The formal declaration is going through White House legal review as officials navigate how broad it can be, the sources said.
Trump's top economic adviser Larry Kudlow told Republicans the President could sign a disaster declaration under the Stafford Act on Thursday afternoon.
Aides have been weighing such a move for the past several days as a way to provide more resources for combating the coronavirus outbreak.
'We have things that I can do, we have very strong emergency powers under the Stafford Act,' Trump told reporters in the Oval Office on Thursday. 'I have it memorized, practically, as to the powers in that act.
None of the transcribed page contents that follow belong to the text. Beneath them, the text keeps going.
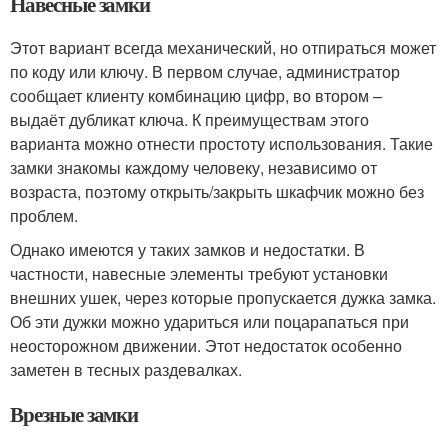
Навесные замки
Этот вариант всегда механический, но отпираться может
по коду или ключу. В первом случае, администратор
сообщает клиенту комбинацию цифр, во втором –
выдаёт дубликат ключа. К преимуществам этого
варианта можно отнести простоту использования. Такие
замки знакомы каждому человеку, независимо от
возраста, поэтому открыть/закрыть шкафчик можно без
проблем.
Однако имеются у таких замков и недостатки. В
частности, навесные элементы требуют установки
внешних ушек, через которые пропускается дужка замка.
Об эти дужки можно удариться или поцарапаться при
неосторожном движении. Этот недостаток особенно
заметен в тесных раздевалках.
Врезные замки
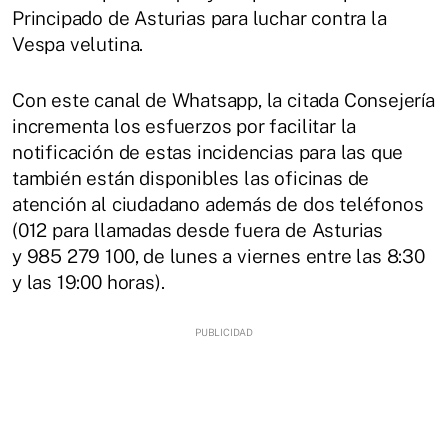
Principado de Asturias para luchar contra la
Vespa velutina.
Con este canal de Whatsapp, la citada Consejería
incrementa los esfuerzos por facilitar la
notificación de estas incidencias para las que
también están disponibles las oficinas de
atención al ciudadano además de dos teléfonos
(012 para llamadas desde fuera de Asturias
y 985 279 100, de lunes a viernes entre las 8:30
y las 19:00 horas).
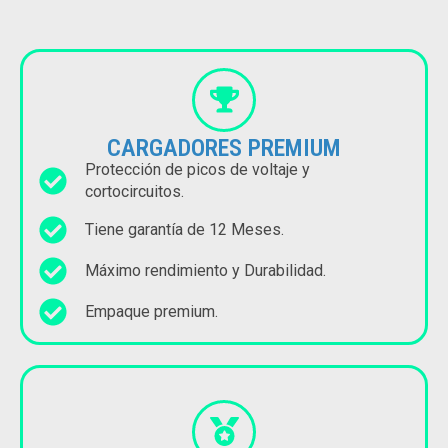
CARGADORES PREMIUM
Protección de picos de voltaje y
cortocircuitos.
Tiene garantía de 12 Meses.
Máximo rendimiento y Durabilidad.
Empaque premium.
And if I need to do something, I'll do it. I have the right to do a lot of things that people don't even know about.'
But he stopped short of saying whether he planned to approve the new declaration later in the day.
'I don't want to say that,' he said.
The declaration would free up funding and allow the Federal Emergency Management Agency to head up certain aspects of the outbreak response.
Earlier this week, Senate Minority Leader Chuck Schumer, in conjunction with Democratic Sens. Patty Murray of Washington state and Gary Peters of Michigan, sent a letter asking Trump to 'immediately' consider disaster declaration requests for the coronavirus.
There are two types of declarations that a governor could request from the President -- emergency declarations and major disaster declarations, both of which are authorized by the Stafford Act.
A declaration would put FEMA -- the agency within the Department of Homeland Security that would be activated by a declaration -- in a position to help provide additional supplies, assist with logistics like the transport of residents if needed, and put up temporary medical facilities.